Unfortunately, random number generation in Jax is sequential: there's no way to "fast-forward" the RNG. Let's say I want to generate a 4096 x 8192 matrix that is sharded along the first axis across 4 nodes. Then, I might want to write something like this:
import jax
from jax.experimental.pjit import pjit
from jax.random import PRNGKey
key = PRNGKey(0)
def make_matrix(key): return jax.random.normal(key, (4096, 8192))
make_matrix = pjit(make_matrix, in_axis_resources=(None,), out_axis_resources=("model", None))
my_matrix = make_matrix(key)
Unfortunately what Jax does here is generate all 4096 * 8192 = 33,554,432 entries on every node, and then select the appropriate range. That is, it might look something like this:
# on node 0:
whole_matrix = jax.random.normal(key, (4096, 8192))
my_shard = whole_matrix[4096/4 * 0: 4096/4 * 1, :]
# on node 1:
whole_matrix = jax.random.normal(key, (4096, 8192))
my_shard = whole_matrix[4096/4 * 1: 4096/4 * 2, :]
# etc.
This is pretty expensive and, more importantly, ends up using a whole lot of precious TPU RAM, to the extent that I've had models that should fit in RAM run out of memory during initialization.
A somewhat ugly way to work around this is to split
the key and then vmap
the random number generation:
key = PRNGKey(0)
vmap_normal = jax.vmap(lambda k: jax.random.normal(k, 8192))

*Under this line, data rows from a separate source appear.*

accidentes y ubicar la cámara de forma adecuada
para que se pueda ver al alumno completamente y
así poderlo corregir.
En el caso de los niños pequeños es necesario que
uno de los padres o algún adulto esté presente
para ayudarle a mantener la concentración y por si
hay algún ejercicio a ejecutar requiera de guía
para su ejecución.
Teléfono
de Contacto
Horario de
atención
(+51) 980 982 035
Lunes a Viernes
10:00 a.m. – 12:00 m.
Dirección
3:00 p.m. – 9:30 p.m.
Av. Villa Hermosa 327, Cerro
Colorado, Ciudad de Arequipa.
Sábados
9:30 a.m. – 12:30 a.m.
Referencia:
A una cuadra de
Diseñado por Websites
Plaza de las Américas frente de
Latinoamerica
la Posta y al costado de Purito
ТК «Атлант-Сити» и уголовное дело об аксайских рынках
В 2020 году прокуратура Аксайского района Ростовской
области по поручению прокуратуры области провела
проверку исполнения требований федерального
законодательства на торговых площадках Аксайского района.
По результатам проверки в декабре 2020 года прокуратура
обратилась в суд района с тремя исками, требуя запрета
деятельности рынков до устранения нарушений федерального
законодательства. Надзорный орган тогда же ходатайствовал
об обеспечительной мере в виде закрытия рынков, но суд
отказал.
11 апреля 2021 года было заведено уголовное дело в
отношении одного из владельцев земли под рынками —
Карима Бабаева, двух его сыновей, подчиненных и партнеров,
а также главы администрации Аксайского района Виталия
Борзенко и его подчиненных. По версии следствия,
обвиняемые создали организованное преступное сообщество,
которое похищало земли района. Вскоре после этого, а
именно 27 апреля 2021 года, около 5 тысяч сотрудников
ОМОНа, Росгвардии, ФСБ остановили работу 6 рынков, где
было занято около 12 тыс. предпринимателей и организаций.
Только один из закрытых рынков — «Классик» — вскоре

my_matrix = vmap_normal(jax.random.split(key, 4096))
def make_matrix(key): return jax.random.normal(key, (4096, 8192))
This changes the result from the "naive" version, but as long as you're consistent, it's fine.
Haliax actually supports doing this operation with a wrapper called generate_sharded
:
import haliax as hax
Hidden = hax.Axis("Hidden", 4096)
Mlp = hax.Axis("Mlp", 8192)
key = PRNGKey(0)
my_matrix = hax.random.generate_sharded(hax.random.normal, axis=Hidden)(key, (Hidden, Mlp))
Note that this means that random number generation changes if you change the partitioning, which isn't ideal, but it sometimes makes things work that didn't work before.